Senators blasted the Pentagon on Tuesday for providing police forces with an over abundance of military equipment, which they say laid the groundwork for what unfolded in Ferguson, Mo., last month.
“Tell me what the difference is between an increasingly militarized police force and a standing army,” Sen. Tom Coburn (R-Okla.) said during a hearing before the Senate Homeland Security and Governmental Affairs Committee, the first congressional hearing on the militarization of police.
{mosads}Lawmakers on both sides of the aisle expressed deep skepticism about the Defense Department’s 1033 program, which since the 1990s has provided local police departments with more than $5 billion worth of surplus military equipment, including assault rifles, body armor, and armored vehicles.
The Pentagon says the program is intended to help police combat terrorists and drug cartels, but the senators suggested some police departments may be overstepping their authority by using this military equipment for crowd control at riots.

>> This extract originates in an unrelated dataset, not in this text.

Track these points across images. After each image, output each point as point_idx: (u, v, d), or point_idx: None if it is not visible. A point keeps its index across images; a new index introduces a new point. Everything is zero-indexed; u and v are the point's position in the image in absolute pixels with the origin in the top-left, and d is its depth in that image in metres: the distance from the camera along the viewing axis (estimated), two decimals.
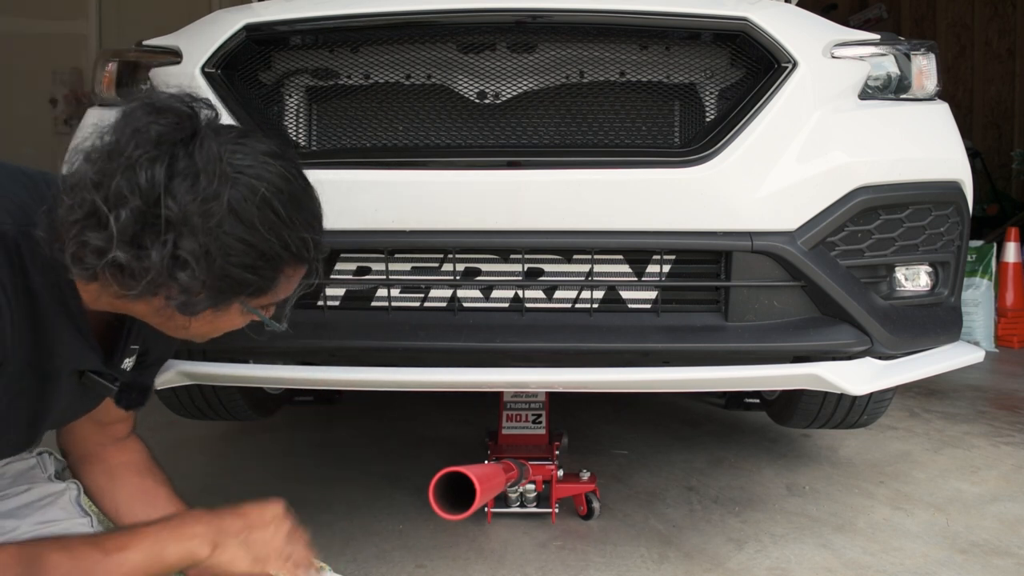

Coburn called the militarization of police an overreaction “on the basis of 9/11.”
“When was the last time that equipment was used for true counterterrorism?” he asked.
But a Pentagon official who testified at the hearing shifted the blame to the police departments that misuse these military weapons.
“We, the Department of Defense [DOD], did not push any of this equipment on local police departments,” said Alan Estevez, the DOD’s principle deputy under secretary of defense for acquisition, who oversees the 1033 program.
The issue of police departments using military-style equipment was thrust into the spotlight in August, when media outlets began broadcasting footage of officers in Ferguson squaring off with protesters following the police shooting of an unarmed black man.
Ferguson officers used armored tanks and machines guns in the response to demonstrations, which began after the death of 18-year-old Michael Brown, who was killed by a police officer in a street confrontation.
Sen. Claire McCaskill (D-Mo.), who called for the hearing, criticized Ferguson police for creating the appearance of a “war zone” and treating protesters like “enemy combatants” in the suburb of St. Louis.
“I think most Americans were uncomfortable watching a suburban street in St. Louis with vivid images of a war zone,” McCaskill said at the hearing.
“Those lawful, peaceful protesters did not deserve to be treated like enemy combatants,” she added.
Meanwhile, Sen. Rand Paul (R-Ky.) called the Ferguson police’s response to the protests “fundamentally un-American.”
“I think many of us are horrified by the imagines that have come out of Ferguson,” he said.
Paul has been one of the loudest voices from the right calling for the “demilitarization” of police forces around the country, following the Ferguson protests.
He said military weapons and armored vehicles are “inappropriate” for police departments.
“The militarization of police is something that has gotten way out of control,” Paul said.
McCaskill said the Pentagon’s 1033 program is “driving me crazy.”
McCaskill pointed out that in some places local police departments are more heavily armed than the National Guard. In Michigan, a police department with only one full-time officer was given 13 assault weapons, she said.
But what upsets her the most is that, rather than providing old, used weapons to police, more than one-third of the time the Pentagon is giving them new equipment for free.
“What are we doing?” McCaskill asked. “Why are we buying these at the Department of Defense merely to turn around and give it away?”
McCaskill said she would like to see a provision in the program that requires police officers to wear body cameras to “check if it’s being used appropriately.”
The hearing comes as Rep. Hank Johnson (D-Ga.) prepares to introduce the Stop Militarizing Law Enforcement Act to “demilitarize” the police.
Johnson’s bill would restrict the sort of equipment — such as assault rifles and grenade launchers — that the Pentagon can transfer to local police departments and require states to track the equipment that police departments do receive.